November 12, 2015
On Wednesday, 11 November 2015 at 22:43:01 UTC, Jakob Ovrum wrote:
> On Saturday, 7 November 2015 at 18:39:22 UTC, Joakim wrote:
>> OK, I've rebuilt ldc with one small tweak: I've added the current directory to its rpath and bundled my system libconfig along with it, which is what the official ldc release does too.
>>  You shouldn't need libconfig installed by your system anymore.
>>  Please download the updated release of the Android/ARM cross-compiler and let me know if it works for you.
>
> Thanks, now compilation works! I have some unrelated issues with the NDK, so I will confirm how the end-to-end process works for me later once I solve that.

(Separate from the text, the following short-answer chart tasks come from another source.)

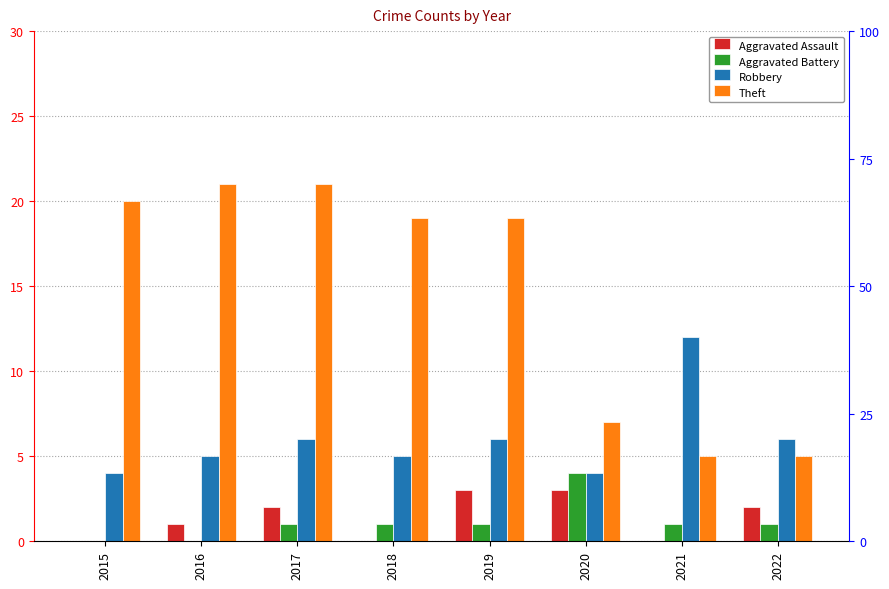

Is it true that Aggravated Assault equals -2 at 2018?

False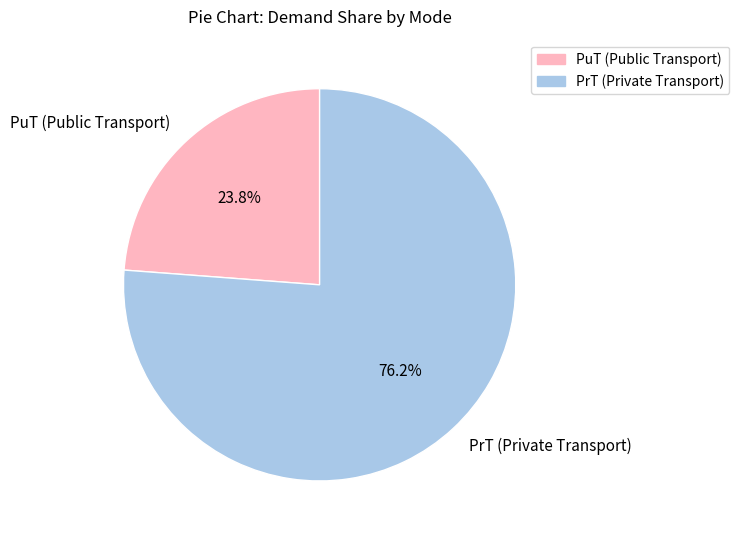

How many segments does this pie chart have?

2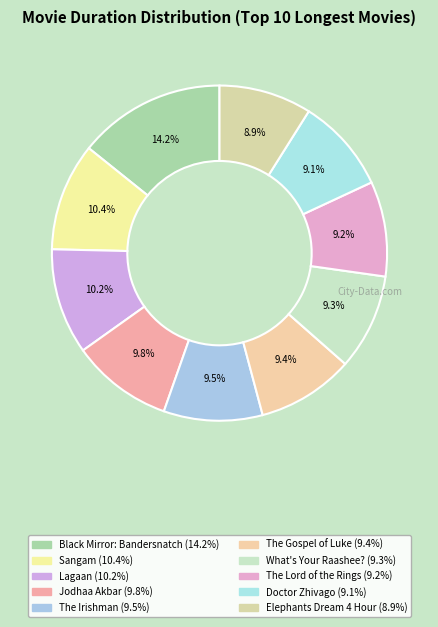

What is the smallest slice in the pie chart?

Elephants Dream 4 Hour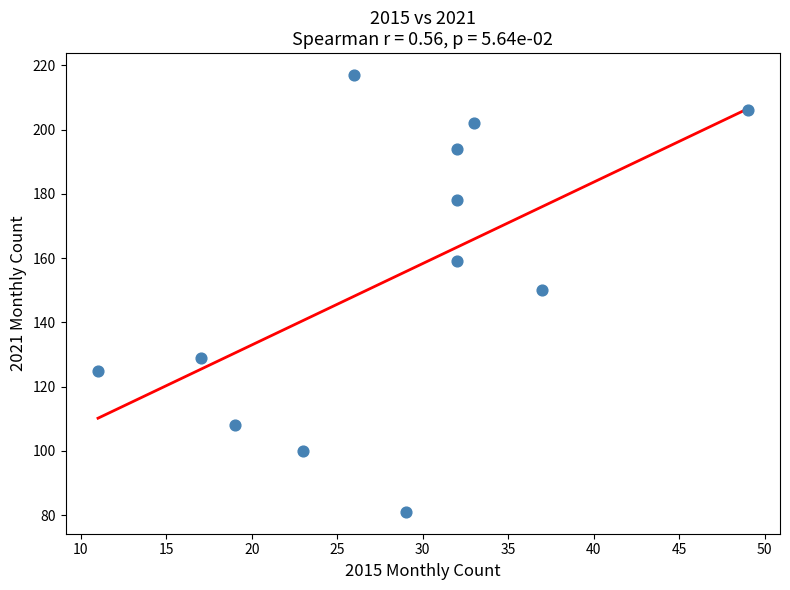

What is the average X value?

28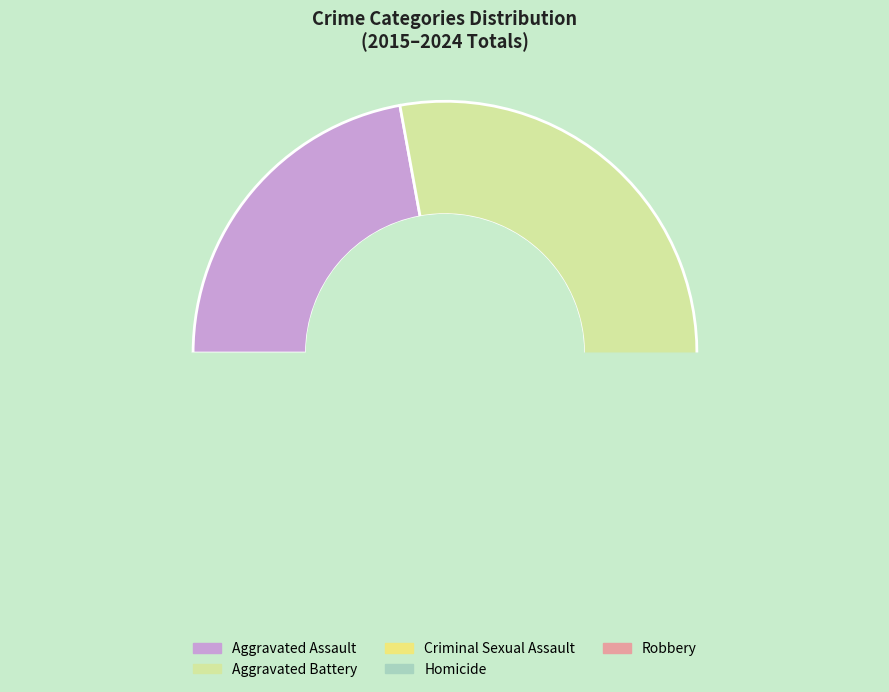

How many segments does this pie chart have?

5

The issues I had came with using the 64-bit NDK - it worked as explained in the article once I switched to the 32-bit NDK. The issue appeared to be with the linker: /usr/bin/ld.bfd would complain that it was not configured for --sysroots. Changing to --fuse-ld=mcld revealed further issues. Perhaps the wiki article should recommend the 32-bit NDK until these issues are figured out.

November 23, 2015
On Thursday, 12 November 2015 at 02:51:46 UTC, Jakob Ovrum wrote:
> The issues I had came with using the 64-bit NDK - it worked as explained in the article once I switched to the 32-bit NDK. The issue appeared to be with the linker: /usr/bin/ld.bfd would complain that it was not configured for --sysroots. Changing to --fuse-ld=mcld revealed further issues. Perhaps the wiki article should recommend the 32-bit NDK until these issues are figured out.

I recently signed up for a linux/x64 VPS, so I've put a linux/x64 cross-compiler build at the above github link.  You'll need to set a NDK_ARCH environment variable to x86_64, to use the 64-bit NDK with the updated ldc patch and sample commands from the wiki.  I don't package libconfig with this one, so it will need to be installed in the system, along with zlib.

I had no problem with the 64-bit NDK once I made these changes, let me know if this works for you.  Your problem could be because it's trying to use the system linker at /usr/bin/ld.bfd, rather than the one that came with the NDK?